The correlation for the US dollar returns of the respective indices - 650Source: Bloomberg, Ashburton Investments

Because of South Africa's position in the world and global emerging markets (GEM), investing offshore in these markets has much lower diversification benefits. The correlation between South Africa and world markets is 0.77 and to GEM is 0.85.

To further illustrate how Africa is marching to its own drum, we can look at the inflation outlook for African countries with equity markets. While global inflation is rising, many African economies are just coming out of an inflationary spike as illustrated in the graph.

Year-end inflation for African economies (ex SA) with equity markets (%)

Year-end inflation for African economies (ex SA) 650 v2

Source: International Monetary Fund, World Economic Outlook Database, October 2017, Ashburton Investments 

As inflation declines through 2018, we expect local interest rates to decline. This reduction in interest rates is expected to create further demand for equities as domestic money managers shift their portfolios more towards equities and away from fixed income assets like bonds and treasury bills.

The less developed nature of African equity markets lends itself to active fund management, meaning that selecting shares can add value over investing in an index (by 3%-4% per annum). The following chart shows the returns for an investor in the Ashburton Africa Opportunities Fund (after all fees and costs) compared to the MSCI Index for Africa ex South Africa. This fund is available as a rand based local unit trust, so investors don't need the South African Revenue Services (SARS) clearance to engage in foreign exchange transactions, nor do they need to open an offshore account, but will still get the US dollar returns.

Fund unit price in Rand and MSCI Africa ex South Africa Index normalised to 10 on 22 May 2013

Fund unit price in Rand and MSCI Africa ex South Africa Index - 650 v2

Source:  State Street, Bloomberg, Ashburton Investments 

The fund outperforms the index strongly in upward trending markets.

In conclusion, we believe that South African (and other) investors should diversify their returns by investing in the rest of Africa (even if some people call them sh**hole countries).

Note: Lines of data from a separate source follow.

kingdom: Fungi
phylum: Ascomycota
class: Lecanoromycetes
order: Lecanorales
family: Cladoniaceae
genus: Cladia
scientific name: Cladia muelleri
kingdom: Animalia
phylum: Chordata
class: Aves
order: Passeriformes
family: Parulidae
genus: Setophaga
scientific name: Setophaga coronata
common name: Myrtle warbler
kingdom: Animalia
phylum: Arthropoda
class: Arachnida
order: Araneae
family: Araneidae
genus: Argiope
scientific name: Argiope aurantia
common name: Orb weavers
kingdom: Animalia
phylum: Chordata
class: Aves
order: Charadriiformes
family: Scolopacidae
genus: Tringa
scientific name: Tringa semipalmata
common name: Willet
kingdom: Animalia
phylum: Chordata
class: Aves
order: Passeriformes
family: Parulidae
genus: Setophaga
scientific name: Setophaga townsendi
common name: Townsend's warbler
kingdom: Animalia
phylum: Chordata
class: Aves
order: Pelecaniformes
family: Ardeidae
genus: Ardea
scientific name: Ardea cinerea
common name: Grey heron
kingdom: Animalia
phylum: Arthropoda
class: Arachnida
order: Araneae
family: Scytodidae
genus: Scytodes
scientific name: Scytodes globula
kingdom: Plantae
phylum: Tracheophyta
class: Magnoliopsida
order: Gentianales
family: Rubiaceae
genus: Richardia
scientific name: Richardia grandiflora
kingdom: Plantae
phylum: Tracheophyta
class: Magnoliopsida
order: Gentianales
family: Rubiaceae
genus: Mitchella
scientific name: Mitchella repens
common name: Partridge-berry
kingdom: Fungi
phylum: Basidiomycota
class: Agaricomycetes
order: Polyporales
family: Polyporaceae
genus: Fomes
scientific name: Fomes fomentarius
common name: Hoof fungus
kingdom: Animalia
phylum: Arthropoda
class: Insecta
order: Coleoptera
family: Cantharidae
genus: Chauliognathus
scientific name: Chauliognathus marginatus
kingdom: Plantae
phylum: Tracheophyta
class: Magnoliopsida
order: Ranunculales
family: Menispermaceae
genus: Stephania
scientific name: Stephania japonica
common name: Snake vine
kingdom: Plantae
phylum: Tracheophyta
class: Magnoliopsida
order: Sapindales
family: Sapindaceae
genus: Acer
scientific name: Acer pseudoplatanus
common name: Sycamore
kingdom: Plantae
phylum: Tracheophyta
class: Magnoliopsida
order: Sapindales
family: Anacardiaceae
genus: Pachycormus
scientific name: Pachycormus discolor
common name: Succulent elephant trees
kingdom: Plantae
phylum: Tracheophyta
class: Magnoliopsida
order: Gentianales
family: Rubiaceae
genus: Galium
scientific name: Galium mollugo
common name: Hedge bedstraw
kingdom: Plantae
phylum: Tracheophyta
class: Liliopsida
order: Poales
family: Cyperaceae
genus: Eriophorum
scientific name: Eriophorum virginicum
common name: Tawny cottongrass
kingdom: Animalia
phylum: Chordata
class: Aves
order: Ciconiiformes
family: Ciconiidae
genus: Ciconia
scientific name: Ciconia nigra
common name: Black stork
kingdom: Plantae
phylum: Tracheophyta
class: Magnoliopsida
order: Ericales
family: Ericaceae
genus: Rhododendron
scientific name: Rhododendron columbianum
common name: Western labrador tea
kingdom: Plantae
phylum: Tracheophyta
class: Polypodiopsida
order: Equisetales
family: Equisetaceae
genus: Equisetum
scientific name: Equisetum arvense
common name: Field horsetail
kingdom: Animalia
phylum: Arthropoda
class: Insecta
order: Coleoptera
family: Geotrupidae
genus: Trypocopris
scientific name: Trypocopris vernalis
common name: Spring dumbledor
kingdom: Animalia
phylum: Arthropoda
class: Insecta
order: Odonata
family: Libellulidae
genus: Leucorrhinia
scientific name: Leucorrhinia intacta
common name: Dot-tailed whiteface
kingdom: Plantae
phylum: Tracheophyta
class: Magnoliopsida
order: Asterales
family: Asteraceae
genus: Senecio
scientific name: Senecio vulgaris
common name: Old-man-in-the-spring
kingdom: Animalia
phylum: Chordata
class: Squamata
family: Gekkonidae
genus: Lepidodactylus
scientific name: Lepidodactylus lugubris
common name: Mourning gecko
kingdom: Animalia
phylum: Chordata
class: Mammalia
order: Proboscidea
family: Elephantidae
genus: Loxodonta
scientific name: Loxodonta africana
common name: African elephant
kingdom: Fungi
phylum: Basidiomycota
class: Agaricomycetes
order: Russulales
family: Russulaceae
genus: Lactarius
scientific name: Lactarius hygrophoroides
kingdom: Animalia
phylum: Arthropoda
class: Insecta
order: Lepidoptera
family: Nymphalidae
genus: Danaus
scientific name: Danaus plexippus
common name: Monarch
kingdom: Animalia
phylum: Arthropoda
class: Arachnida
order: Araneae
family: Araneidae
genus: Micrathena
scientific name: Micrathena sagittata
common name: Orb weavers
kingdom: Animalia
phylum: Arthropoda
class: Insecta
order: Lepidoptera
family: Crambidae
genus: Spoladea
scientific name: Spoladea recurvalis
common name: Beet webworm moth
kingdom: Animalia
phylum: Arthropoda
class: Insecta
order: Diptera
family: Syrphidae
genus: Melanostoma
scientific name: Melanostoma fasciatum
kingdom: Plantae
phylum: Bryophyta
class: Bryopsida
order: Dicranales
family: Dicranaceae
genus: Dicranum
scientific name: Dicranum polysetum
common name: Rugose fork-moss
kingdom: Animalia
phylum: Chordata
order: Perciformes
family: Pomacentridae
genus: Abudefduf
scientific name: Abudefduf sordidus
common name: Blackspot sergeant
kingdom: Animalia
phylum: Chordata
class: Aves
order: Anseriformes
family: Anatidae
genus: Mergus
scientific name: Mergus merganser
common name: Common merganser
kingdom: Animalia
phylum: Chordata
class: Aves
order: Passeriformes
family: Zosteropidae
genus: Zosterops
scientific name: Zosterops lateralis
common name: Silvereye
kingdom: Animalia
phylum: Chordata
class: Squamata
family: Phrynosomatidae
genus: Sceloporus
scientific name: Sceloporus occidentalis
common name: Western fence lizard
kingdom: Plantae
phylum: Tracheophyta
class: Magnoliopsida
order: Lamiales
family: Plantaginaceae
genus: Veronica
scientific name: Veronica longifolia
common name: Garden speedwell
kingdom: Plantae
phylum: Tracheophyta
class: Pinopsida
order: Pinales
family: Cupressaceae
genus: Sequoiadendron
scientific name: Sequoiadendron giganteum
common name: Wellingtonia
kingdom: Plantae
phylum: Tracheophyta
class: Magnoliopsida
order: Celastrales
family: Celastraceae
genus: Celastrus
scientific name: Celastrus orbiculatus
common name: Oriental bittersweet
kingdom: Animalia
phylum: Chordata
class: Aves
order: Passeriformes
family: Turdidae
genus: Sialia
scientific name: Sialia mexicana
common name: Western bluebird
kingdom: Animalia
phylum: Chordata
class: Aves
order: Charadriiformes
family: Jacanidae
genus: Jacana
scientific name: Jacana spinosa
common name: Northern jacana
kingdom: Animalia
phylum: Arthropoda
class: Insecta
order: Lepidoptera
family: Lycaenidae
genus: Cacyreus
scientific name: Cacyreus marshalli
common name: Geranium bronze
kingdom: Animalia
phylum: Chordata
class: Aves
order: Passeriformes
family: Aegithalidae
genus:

The former finance minister clearly agrees as he has allowed additional investment. With many economies across the continent on a recovery path and inflation declining, we expect interest rates to start coming down soon. This will be positive for equity markets that will also start anticipating the generally improved economic outlook for the continent in 2018 and beyond. The strong rand also provides a good entry point into this US dollar denominated asset class.